§ TASK REQUIREMENTS
Extract every line from the records below that contains the word "saluti".
[[ DATASET open ]]
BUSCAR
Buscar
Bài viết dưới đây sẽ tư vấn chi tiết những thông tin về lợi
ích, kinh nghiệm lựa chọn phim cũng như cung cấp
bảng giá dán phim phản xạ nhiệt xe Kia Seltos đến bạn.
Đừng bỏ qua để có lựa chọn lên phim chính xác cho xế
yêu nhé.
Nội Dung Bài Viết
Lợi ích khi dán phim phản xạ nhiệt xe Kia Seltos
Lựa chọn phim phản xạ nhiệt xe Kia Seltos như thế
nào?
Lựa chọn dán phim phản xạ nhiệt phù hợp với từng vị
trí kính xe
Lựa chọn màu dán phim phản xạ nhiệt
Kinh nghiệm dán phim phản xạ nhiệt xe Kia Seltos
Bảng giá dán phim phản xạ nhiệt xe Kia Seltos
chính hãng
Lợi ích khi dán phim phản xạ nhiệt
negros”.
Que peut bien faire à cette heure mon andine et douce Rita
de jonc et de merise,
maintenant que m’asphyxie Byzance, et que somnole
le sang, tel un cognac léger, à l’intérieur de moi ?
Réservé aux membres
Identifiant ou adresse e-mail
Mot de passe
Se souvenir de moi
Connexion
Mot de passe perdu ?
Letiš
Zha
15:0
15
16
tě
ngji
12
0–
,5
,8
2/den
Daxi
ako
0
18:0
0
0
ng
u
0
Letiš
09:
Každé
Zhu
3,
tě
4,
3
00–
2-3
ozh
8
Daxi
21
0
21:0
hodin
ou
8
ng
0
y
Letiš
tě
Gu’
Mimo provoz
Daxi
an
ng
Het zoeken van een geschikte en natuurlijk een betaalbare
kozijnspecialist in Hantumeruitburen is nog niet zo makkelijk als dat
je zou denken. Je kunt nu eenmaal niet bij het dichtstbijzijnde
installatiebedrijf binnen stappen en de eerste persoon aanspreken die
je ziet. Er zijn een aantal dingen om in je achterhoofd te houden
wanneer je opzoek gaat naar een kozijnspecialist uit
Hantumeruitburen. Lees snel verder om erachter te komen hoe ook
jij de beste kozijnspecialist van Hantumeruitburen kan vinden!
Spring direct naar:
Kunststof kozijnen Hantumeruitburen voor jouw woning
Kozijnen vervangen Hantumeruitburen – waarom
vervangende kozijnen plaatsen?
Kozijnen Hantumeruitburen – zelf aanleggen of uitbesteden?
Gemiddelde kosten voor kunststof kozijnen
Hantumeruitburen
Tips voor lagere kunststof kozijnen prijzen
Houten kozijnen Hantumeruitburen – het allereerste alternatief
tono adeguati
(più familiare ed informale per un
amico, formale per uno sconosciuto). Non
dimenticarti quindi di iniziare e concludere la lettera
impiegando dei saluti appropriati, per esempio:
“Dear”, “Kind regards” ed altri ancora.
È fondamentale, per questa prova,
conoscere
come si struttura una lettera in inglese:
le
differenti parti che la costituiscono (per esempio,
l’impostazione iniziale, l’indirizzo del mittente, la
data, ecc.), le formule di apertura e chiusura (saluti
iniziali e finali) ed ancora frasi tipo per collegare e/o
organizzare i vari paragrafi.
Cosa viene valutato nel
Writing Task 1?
[[ DATASET closed ]]
§ RESULT OF THE EXERCISE
impiegando dei saluti appropriati, per esempio:
data, ecc.), le formule di apertura e chiusura (saluti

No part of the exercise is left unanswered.